Resettled Guantanamo inmate resurfaces in Venezuelan jail
A US rights activist on Wednesday condemned the detention conditions of a former Guantanamo Bay inmate who was arrested in Venezuela after going missing in Uruguay, where he had been resettled.
Jihad Diyab, a 44-year-old Syrian who was resettled in Uruguay as a refugee in 2014, has been jailed at the headquarters of the Venezuelan secret police after going off the radar in Uruguay then travelling to Venezuela, apparently evading border control.
He is being denied access to a lawyer and rights activists are worried about his health, said Andres Conteris, spokesman for a group that works to defend the rights of Guantanamo inmates and ex-inmates.
Conteris travelled to Caracas to visit Diyab, but was denied access, he said.
"We have filed a complaint" with the Venezuelan authorities, he told AFP.
"We tried everything possible to arrange a visit. We were unable to. It's sad. He's still being held incommunicado," he said.
Diyab reappeared in Caracas on 1 August, more than a month after vanishing from the house the Uruguayan government provided for him.

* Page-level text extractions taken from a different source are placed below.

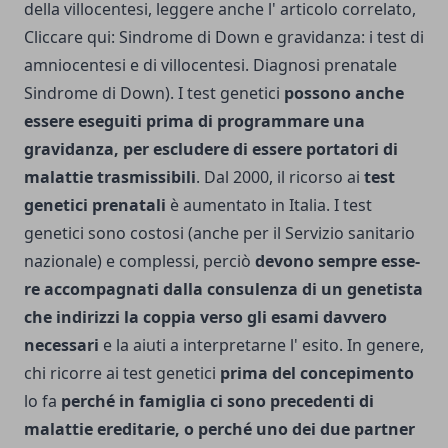
della villocentesi, leggere anche l' articolo correlato,
Cliccare qui:
Sindrome di Down e gravidanza: i test di
amniocentesi e di villocentesi. Diagnosi prenatale
Sindrome di Down
). I test genetici
possono anche
essere eseguiti prima di programmare una
gravidanza, per escludere di essere portatori di
malattie trasmissibili
. Dal 2000, il ricorso ai
test
genetici prenatali
è au­mentato in Italia. I test
genetici sono costosi (anche per il Servizio sanita­rio
nazionale) e complessi, perciò
devono sempre esse­
re accompagnati dalla consulenza di un genetista
che indirizzi la coppia verso gli esami davvero
necessari
e la aiuti a interpretarne l' esito.
In genere,
chi ricorre ai test genetici
prima del concepimento
lo fa
perché in famiglia ci sono precedenti di
malattie ereditarie, o perché uno dei due partner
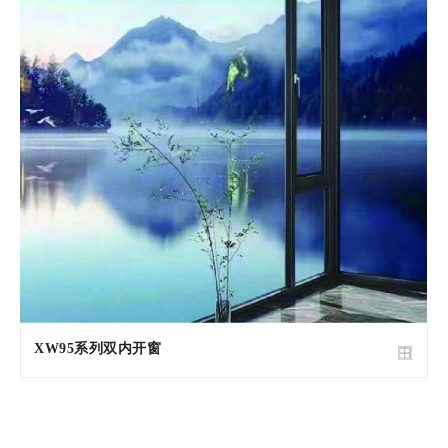
XW95系列双内开窗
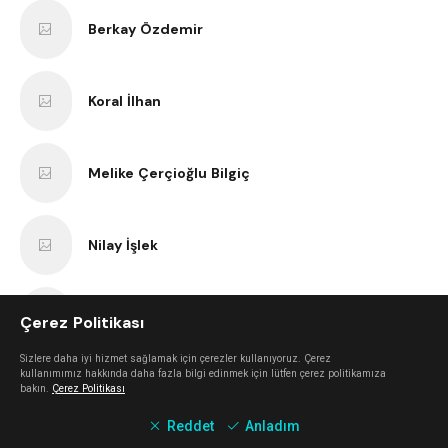
Berkay Özdemir
Koral İlhan
Melike Çerçioğlu Bilgiç
Nilay İşlek
Nurcan Öterbübül Tatari
Çerez Politikası
Sizlere daha iyi hizmet sağlamak için çerezler kullanıyoruz. Çerez
kullanımımız hakkında daha fazla bilgi edinmek için lütfen çerez politikamıza
Sercan Dokuzoğlu
bakın.
Çerez Politikası
Reddet
Anladım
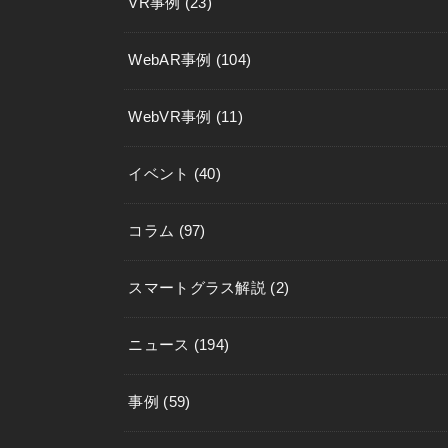
VR事例
(23)
WebAR事例
(104)
WebVR事例
(11)
イベント
(40)
コラム
(97)
スマートグラス解説
(2)
ニュース
(194)
事例
(59)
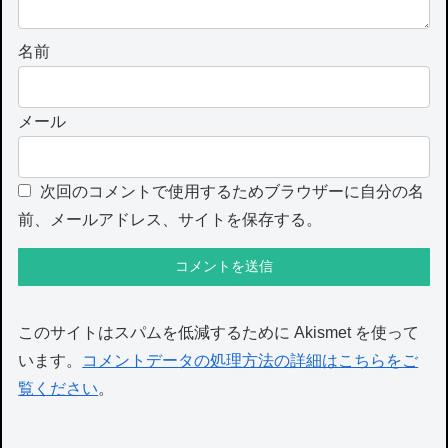
名前
メール
次回のコメントで使用するためブラウザーに自分の名
前、メールアドレス、サイトを保存する。
このサイトはスパムを低減するために Akismet を使って
います。
コメントデータの処理方法の詳細はこちらをご
覧ください
。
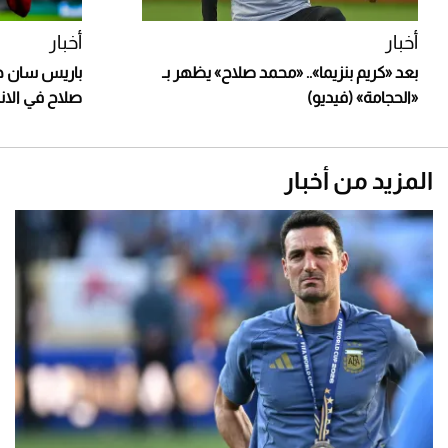
أخبار
أخبار
بعد «كريم بنزيما».. «محمد صلاح» يظهر بـ
باريس سان ج
«الحجامة» (فيديو)
صلاح في الان
المزيد من أخبار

His disappearance fuelled criticism of US President Barack Obama's push to resettle Guantanamo detainees and close the prison.
The US special envoy for Guantanamo closure, Lee Wolosky, faced a grilling before a congressional committee in July in which Obama's Republican opponents suggested Diyab was plotting new attacks.
Uruguay said Diyab showed up at its Venezuelan embassy asking to be taken to Turkey to reunite with his family.
Venezuelan authorities have not issued any statement on his detention.
His lawyer, Jon Eisenberg, said Venezuela has ignored his requests to speak to his client by phone.
"I am currently attempting to find an attorney in Caracas who has experience with the Venezuelan legal system... and can assist in the effort to make contact with Diyab," he said in an email to AFP.
Diyab was one of six Guantanamo detainees released and resettled in Uruguay as part of Obama's effort to fulfil a long-delayed promise to close the prison set up in the wake of the 9/11 attacks.
The men - four Syrians, a Palestinian and a Tunisian - were never charged or tried, and had been cleared for release, but could not be sent to their home countries because of unrest there.